Le vieux lion, ainsi qu’on se plaît à le nommer avec cette tendresse mêlée de vénération que l’on réserve aux monuments, revient — mais transformé. L’acteur, qu’une providence miséricordieuse arracha à une mort prématurée, joue désormais avec une sobriété nouvelle, une retenue savamment dosée qui n’altère point son génie comique mais lui donne une patine supplémentaire, une gravité sous-jacente qui affleure parfois entre deux éclats de sa fougue coutumière. Cette assagissement forcé par les circonstances physiologiques produit paradoxalement un jeu plus nuancé, plus intérieurement habité, plus riche en demi-teintes.
IV. L’improbable alchimie de deux mondes
Que l’on eût pu augurer d’une telle symbiose entre deux êtres séparés par des abîmes de tempérament et de trajectoire, voilà qui eût semblé, à tout observateur raisonnable, une gageure périlleuse. D’un côté, de Funès — ce vieux routier des comédies populaires, façonné par des décennies d’un métier maîtrisé jusqu’en ses moindres recoins, portant sur ses épaules le poids glorieux d’un répertoire considérable. De l’autre, Coluche — ce trublion caustique et tonitruant, humoriste issu des estrades et des tréteaux populaciers, néophyte absolu dans les arcanes de l’art cinématographique.
Et pourtant — ô fécondité des contraires ! — le binôme fonctionne avec une fluidité, une complémentarité, une évidence presque organique qui confond l’entendement.
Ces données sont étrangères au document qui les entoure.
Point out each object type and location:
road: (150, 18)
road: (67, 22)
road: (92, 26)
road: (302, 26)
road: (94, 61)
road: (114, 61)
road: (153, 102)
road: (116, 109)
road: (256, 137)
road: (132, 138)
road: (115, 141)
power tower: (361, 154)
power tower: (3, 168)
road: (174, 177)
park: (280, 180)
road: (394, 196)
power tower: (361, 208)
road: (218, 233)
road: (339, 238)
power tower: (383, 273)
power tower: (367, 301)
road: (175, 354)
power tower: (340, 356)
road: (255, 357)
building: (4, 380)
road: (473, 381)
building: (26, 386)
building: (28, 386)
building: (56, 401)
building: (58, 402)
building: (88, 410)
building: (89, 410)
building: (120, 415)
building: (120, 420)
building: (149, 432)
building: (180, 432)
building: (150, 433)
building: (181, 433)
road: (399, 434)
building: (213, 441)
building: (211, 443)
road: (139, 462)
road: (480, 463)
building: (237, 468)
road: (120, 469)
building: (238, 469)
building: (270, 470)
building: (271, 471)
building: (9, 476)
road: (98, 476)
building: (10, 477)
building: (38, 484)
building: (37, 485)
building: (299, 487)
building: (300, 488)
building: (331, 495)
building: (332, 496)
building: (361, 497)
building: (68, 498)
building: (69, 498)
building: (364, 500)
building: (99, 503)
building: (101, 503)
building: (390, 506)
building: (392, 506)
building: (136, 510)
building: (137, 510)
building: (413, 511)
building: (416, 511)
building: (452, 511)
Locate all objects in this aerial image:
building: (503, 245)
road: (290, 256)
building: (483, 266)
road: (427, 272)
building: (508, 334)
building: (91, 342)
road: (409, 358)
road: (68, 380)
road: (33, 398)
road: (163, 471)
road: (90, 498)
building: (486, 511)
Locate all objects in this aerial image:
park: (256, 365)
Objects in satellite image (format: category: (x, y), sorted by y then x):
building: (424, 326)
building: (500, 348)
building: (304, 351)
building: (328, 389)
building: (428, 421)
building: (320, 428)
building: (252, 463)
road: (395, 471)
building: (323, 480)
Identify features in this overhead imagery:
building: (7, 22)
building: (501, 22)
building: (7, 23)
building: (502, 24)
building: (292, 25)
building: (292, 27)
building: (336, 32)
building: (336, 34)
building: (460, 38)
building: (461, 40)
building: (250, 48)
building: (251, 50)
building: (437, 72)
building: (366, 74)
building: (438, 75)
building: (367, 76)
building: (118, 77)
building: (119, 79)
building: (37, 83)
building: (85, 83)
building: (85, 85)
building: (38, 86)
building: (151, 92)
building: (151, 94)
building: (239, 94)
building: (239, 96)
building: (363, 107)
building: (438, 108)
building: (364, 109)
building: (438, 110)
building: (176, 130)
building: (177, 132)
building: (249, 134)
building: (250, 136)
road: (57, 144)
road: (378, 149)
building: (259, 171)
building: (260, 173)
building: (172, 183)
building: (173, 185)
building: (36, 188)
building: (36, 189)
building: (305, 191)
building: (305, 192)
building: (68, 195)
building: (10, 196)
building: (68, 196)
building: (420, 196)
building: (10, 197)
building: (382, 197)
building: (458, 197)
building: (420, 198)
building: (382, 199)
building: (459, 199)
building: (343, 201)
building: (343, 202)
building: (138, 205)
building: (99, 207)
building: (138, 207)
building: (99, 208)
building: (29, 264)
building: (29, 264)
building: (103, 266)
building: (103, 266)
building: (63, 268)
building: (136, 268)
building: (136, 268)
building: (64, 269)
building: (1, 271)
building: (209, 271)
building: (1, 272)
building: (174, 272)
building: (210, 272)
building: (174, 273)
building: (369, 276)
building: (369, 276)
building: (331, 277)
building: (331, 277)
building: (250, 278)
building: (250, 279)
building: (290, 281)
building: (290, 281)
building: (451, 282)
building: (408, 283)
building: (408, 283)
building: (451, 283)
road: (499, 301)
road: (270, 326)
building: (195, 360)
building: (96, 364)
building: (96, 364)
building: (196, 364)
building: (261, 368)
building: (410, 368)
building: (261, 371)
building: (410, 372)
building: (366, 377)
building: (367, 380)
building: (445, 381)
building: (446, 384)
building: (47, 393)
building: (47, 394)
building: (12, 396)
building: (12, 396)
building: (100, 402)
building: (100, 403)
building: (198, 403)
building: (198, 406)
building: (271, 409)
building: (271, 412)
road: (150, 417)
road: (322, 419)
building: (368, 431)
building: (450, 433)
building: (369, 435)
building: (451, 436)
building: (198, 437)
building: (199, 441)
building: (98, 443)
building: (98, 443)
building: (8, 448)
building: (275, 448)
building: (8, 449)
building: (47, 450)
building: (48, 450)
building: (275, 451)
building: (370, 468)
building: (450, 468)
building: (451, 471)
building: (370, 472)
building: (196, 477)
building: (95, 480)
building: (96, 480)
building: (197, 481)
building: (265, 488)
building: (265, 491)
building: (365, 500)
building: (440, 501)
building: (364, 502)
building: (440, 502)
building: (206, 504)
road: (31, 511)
La rugosité protestataire du second frotte contre l’élégance mécanique du premier et il en jaillit des étincelles d’une authenticité communicative, une chaleur humaine qui transcende leurs dissemblances pour produire quelque chose d’indéfinissable et de précieux.
V. Sentence d’un gastronome satisfait
Le métrage demeure, au terme de ce demi-siècle écoulé depuis sa sortie, une comédie dont la jovialité de façade dissimule mal — et heureusement — la virulence du propos. Œuvre doublement précieuse : comme document prophétique sur les dérives alimentaires de notre civilisation industrieuse, et comme écrin d’une rencontre entre deux génies comiques que tout séparait et que l’écran réunit dans une fraternité inattendue et lumineuse. On y retourne avec le plaisir constant de qui retrouve une table familière dont les saveurs, contrairement à celles que le film pourfend, n’ont point souffert du temps.